For technical reasons, it is not possible to put these "old cases" on all fours with industrial injuries cases. For one thing, the assessment of their disability is differently carried out. But the Bill provides that if a man is classified in one of the particular groups I have just mentioned as an "old case" and is partially disabled by pneumoconiosis (of gravity comparable to an assessment of 50 per cent. under the Industrial Injuries Scheme), he shall have any chronic bronchitis and emphysema taken into account, if all his chest disabilities would bring him into the range of allowances payable to a man totally disabled by pneumoconiosis alone.

My noble friend Lord Taylor of Mansfield referred to the Bill as "a great little Bill". The Government have accepted it and changed it, and I am glad to see from my reading of the debates in another place that my honourable friends there and my noble friend here are satisfied that it is going some way towards dealing with this problem, though obviously they would have liked it to have gone further. I hope that I have given some encouragement to them. The Government are just as keen as they are to find out if these two diseases are caused by the occupation of the sufferers and to see whether they cannot do something to include these poor people in the scheme as a whole.
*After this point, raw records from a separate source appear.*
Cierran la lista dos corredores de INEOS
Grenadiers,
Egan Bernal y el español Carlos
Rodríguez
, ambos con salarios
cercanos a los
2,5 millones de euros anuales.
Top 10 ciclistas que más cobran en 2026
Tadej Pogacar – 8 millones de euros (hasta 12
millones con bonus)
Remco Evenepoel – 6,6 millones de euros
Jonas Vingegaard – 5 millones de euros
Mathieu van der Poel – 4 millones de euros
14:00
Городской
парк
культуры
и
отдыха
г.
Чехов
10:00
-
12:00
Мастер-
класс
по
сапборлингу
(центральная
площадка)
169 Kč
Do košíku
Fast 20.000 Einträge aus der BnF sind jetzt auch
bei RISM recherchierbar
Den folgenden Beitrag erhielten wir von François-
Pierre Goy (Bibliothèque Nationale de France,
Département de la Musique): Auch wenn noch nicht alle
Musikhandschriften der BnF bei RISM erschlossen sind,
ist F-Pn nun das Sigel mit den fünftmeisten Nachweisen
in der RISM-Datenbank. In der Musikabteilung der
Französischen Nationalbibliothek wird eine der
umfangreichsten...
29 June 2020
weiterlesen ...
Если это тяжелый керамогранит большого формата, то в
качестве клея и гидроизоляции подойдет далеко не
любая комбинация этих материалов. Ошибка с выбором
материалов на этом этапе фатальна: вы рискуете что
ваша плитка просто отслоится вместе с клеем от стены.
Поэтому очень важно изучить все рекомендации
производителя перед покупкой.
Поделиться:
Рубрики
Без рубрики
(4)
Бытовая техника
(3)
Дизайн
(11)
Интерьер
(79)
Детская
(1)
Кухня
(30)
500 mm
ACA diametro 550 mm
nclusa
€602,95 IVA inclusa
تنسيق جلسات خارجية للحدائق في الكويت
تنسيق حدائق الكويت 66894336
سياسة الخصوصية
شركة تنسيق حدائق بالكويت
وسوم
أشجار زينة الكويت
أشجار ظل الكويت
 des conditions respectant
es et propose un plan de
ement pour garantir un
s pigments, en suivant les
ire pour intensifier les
My Lords, I will not detain the House much longer, but I should like to clear up two points. To the noble Lord on the Front Opposition Bench I would say this. If a man is before a Board for pneumoconiosis, his condition is determined by the X-ray plate. Any other disability he may have is not taken into consideration at all. That has been our experience for the last twenty years. To my noble friend on the Front Bench I would say this. Do not think that a man in Australia or South Africa who has a cough can go to his doctor and get a certificate to enable him to get compensation. He cannot. He has first to prove that he works in an industrial atmosphere. These two diseases are scheduled under the Pensions Acts of those countries as industrial diseases, particularly in relation to the mines in South Africa and Australia.


My Lords, I accept that. In fact, I would go further. If the man can give medical proof that bronchitis or emphysema arose through his occupation, he would get pension or benefit.


My Lords, the noble Lord, Lord Blyton, quoted an experience which is contrary to my own. I wonder whether I may ask the noble Lord who answers for the Government if he would be good enough to let us both know the Government's view on this matter before the next stage of the Bill.


Yes, my Lords, certainly.


My Lords, with that, I hope that the House will give the Bill a Second Reading.

On Question, Bill read 2a, and committed to a Committee of the Whole House.